- _PASSAGE_:
+--

In late June and early July, 2005, my family and I (I'm Glenn, by the way) took a trip to Europe. It had been a long time since we had taken a proper family trip together since my wife and I got vacations at different times and the kids were in different schools with different vacation schedules. Finally, everything came together, and we decided to splurge and take a trip to Europe together. We had been wanting to take a trip to Prague for fifteen years, even had it planned one time in the early 90's, but this time we decided it was really going to happen.

The best deal we found was on Asiana Airlines, but that meant we had to spend a night in Korea and then another in Frankfurt before finally going on to Prague. This is a page of pictures we took while walking around Frankfurt for a day or two before taking a night train to Prague.

My family met me at the airport in Seoul's new international airport at Inchon, and a hotel limo took us to the Winner's Hotel. The Winner's Hotel is so named because the government has this tract of rice paddies slated for casino development, and, although the casinos have yet to be built, the Winner's Hotel has. Since there's nothing around to attract guests other than this row of seafood restaurants facing the Yellow Sea, they're willing to deal (pun intended).

If soft-shelled crabs in red pepper sauce á la Coreana sounds appealing, they're waiting for you near the Winner's Hotel in Inchon, Korea.
 

Finding our way from the airport to the city center by train wasn't all that easy for us, although we're accustomed to taking trains everywhere here in Tokyo. An elderly German lady took us under her wing and helped us get change and decipher the ticket machine.

Before we left the station, we first booked a night train to Prague the following night. Then The "Comfort Hotel" we'd booked was anything but that, we found, as summer temperatures were soaring in Germany at the time we arrived and there was no air conditioning in our room - just an oscillating fan. Still, we were in Europe!

It was Sunday afternoon when we arrived. Gihong and the kids lay down and succumbed to jet lag while Daddy walked down the street to a little place where a man, who looked to be Turkish, served me some wurst and a cold beer. I sat down and watched a little foosball with the rest of the patrons.

+--

- _TASK OBJECTIVE_: In the trip account, which airline offered the best deal the family found?

- _PROVIDED MATERIAL_:
+--

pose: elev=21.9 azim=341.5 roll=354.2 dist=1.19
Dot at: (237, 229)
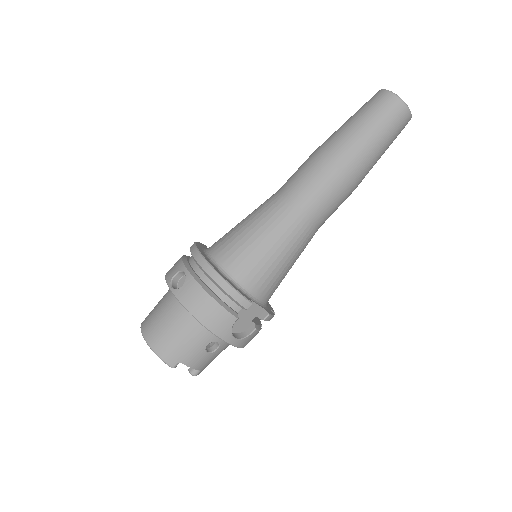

+--

- _OUTPUT FOR THIS EXERCISE_: Asiana Airlines